Un commandant pour restaurer la confiance
MAGAZINE DECEMBRE 2017
Le délégué à la cohésion police-population (DCPP), créé en 2008 par le plan Espoir banlieues de Fadela Amara, est l’un des rares vestiges de ce dispositif de prévention. Avec peu de moyens, il porte une tâche immense : reconstruire du lien. Rencontre avec Serge Aranguren, le “Monsieur Population” du commissariat de Trappes.
C’est au cœur du quartier des Merisiers à Trappes (Yvelines), que le commandant Serge Aranguren nous reçoit, dans les locaux du commissariat. Ici, pas de policiers en tenue : les bureaux n’accueillent que la police judiciaire – la brigade anticriminalité (BAC) et la sécurité publique sont installées dans une autre commune.
Agé de 65 ans, l’homme a quitté ses fonctions “actives” il y a près de dix ans pour endosser le costume de délégué à la cohésion police-population (DCPP). “Mon objectif est d’arrêter le processus qui mène à la délinquance, d’éviter la case prison”, explique celui qui a passé la plus grande partie de sa carrière à la brigade criminelle de Versailles. “Derrière chaque dossier pénal, il y a un individu, une famille, un contexte… Je cherche à comprendre la mécanique pour enrayer le processus du passage à l’acte.”
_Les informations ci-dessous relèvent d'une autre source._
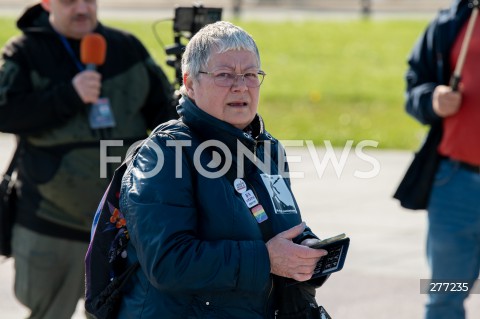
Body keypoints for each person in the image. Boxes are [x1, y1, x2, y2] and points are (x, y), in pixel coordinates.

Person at [117, 21, 330, 318]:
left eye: (250, 74)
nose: (241, 85)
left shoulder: (267, 148)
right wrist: (266, 260)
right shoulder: (163, 154)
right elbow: (167, 262)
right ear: (189, 84)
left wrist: (306, 247)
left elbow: (274, 222)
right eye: (224, 75)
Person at [0, 0, 176, 318]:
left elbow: (166, 114)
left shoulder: (127, 48)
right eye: (69, 2)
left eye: (89, 1)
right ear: (47, 3)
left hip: (121, 223)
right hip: (50, 223)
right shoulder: (24, 52)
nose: (82, 9)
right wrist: (68, 95)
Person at [397, 0, 480, 318]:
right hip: (455, 184)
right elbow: (414, 87)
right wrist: (432, 99)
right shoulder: (451, 22)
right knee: (446, 296)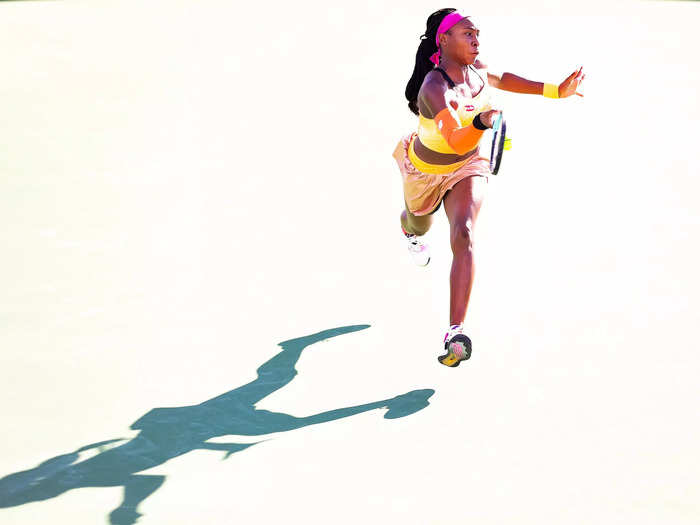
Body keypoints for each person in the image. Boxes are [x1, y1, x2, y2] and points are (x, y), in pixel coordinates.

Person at [394, 8, 584, 367]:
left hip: (468, 166)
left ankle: (455, 331)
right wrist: (481, 122)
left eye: (478, 33)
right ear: (444, 40)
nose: (476, 40)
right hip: (425, 170)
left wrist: (556, 91)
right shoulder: (434, 87)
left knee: (463, 233)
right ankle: (409, 229)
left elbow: (504, 79)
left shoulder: (478, 74)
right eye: (468, 33)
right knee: (418, 222)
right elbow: (455, 138)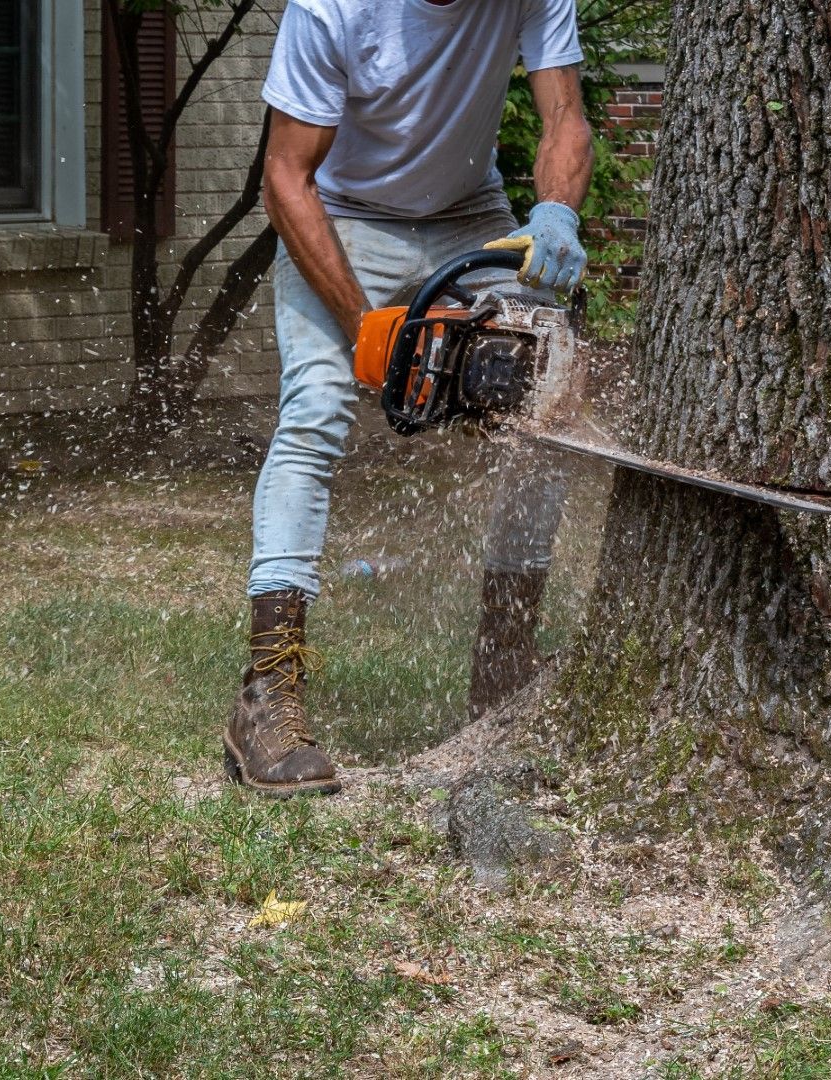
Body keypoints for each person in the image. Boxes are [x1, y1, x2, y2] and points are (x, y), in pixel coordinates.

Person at [226, 0, 593, 796]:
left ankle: (503, 674)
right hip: (342, 217)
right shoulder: (332, 8)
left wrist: (557, 211)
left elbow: (563, 113)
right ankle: (267, 698)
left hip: (472, 220)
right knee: (316, 410)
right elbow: (285, 177)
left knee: (548, 404)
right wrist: (371, 331)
Se détacher de l’image répressive
A chaque intervention, les brigades de police font un rapport de service dans lequel Serge Aranguren et son équipe puisent des informations. Ils vont aussi piocher dans les mains courantes déposées au gré des incidents de la vie. “Ici, les gens ne portent pas plainte, ils ont même des réticences à venir au commissariat par peur d’être vus. Nous sommes obligés de mettre en place des techniques proactives, des rencontres en dehors des locaux, si nous voulons être efficaces. On prend en charge tous les dossiers qui ne sont pas judiciarisés, mais qui entrent dans le domaine pénal.” Un travail de fourmi, au cas par cas.
Le commandant couvre un territoire vaste, peuplé de plusieurs centaines de milliers d’habitants. Alors, dès son arrivée, il met en place un outil qui lui permet de “happer l’intérêt” et encourager le bouche-à-oreille. C’est la naissance du “pôle psychosocial”. “Il y avait déjà une psychologue et un intervenant social qui recevaient environ 150 personnes par an”, précise-il. Aujourd’hui, la structure compte six salariés et traite 5 000 dossiers annuels. Le mot ‘police’ a volontairement été gommé pour se détacher de l’image répressive de la fonction. Mais lorsqu’il entre en contact avec les personnes concernées, Serge Aranguren se présente toujours comme commandant de police, “avec un maximum d’empathie”. Une façon subtile de jouer entre l’autorité liée à son rattachement au ministère de l’Intérieur et la main tendue aux interlocuteurs.
Un espace de dialogue et de rencontre
Derrière ses petites lunettes et sa posture assurée, le commandant Aranguren renvoie une image paternelle, ferme, mais bienveillante. Il connaît ses dossiers par cœur. Pour expliquer son travail, il s’appuie sur de nombreux exemples. Ici, une femme maltraitée sortie des griffes de sa belle-famille, là, deux collégiennes déscolarisées qu’il tente de prendre en charge. Il s’emploie aussi à trouver un travail à une mère isolée, à organiser la reconstitution d’un procès avec un groupe de collégiens ou à accompagner un couple en crise qui souhaite se séparer. A chaque fois, il s’agit de créer un espace de dialogue et de rencontre.
Un travail collectif, qui ne va pas toujours de soi, et qui constitue, pour les 111 DCPP* présents sur le territoire français, un véritable combat contre les éléments.
* Chiffre du Cesdip pour l’année 2015.